A decisão atende a recursos movidos pelo líbio Faraj Hassan e o tunisiano Chafiq Ayadi, apontados pela ONU como vinculados a Osama bin Laden, Al Qaeda e os talibãs.
Com isso, a Corte anula o congelamento das contas dos dois supostos terroristas porque a medida fere o regulamento e ultrapassa decisões do Comitê de Sanções da ONU.

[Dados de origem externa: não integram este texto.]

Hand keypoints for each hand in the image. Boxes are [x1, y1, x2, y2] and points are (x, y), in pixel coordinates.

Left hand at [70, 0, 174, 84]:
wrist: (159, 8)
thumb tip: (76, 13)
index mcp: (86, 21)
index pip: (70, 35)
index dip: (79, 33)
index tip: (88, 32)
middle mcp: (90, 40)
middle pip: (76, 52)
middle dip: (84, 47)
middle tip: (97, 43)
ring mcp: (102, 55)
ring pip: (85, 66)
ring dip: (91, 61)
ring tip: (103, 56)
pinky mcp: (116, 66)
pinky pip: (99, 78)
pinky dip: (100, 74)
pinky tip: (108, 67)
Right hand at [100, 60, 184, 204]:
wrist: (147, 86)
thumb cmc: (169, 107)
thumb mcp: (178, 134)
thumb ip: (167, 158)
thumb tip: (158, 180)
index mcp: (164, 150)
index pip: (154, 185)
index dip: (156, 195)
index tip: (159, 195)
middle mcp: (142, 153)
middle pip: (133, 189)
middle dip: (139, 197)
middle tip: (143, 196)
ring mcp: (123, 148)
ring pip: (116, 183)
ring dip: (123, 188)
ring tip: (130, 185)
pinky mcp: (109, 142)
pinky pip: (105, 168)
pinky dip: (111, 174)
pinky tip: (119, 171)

A falha não representa o desbloqueio dos fundos de Hassan e Ayadi, mas uma nova decisão contra o sistema utilizado pela UE para congelar as contas de pessoas supostamente vinculadas à Al Qaeda.
Como em casos anteriores, o Tribunal de Justiça considera que no processo de Hassan e Ayadi não foram respeitados os direitos de defesa nem o direito fundamental de respeito à propriedade, explicou em comunicado.
Além de várias sentenças contra o regulamento de transposição das sanções da ONU, os juízes comunitários falharam no modo como o Conselho da UE incluía pessoas e entidades na lista de terroristas, que já foi corrigida.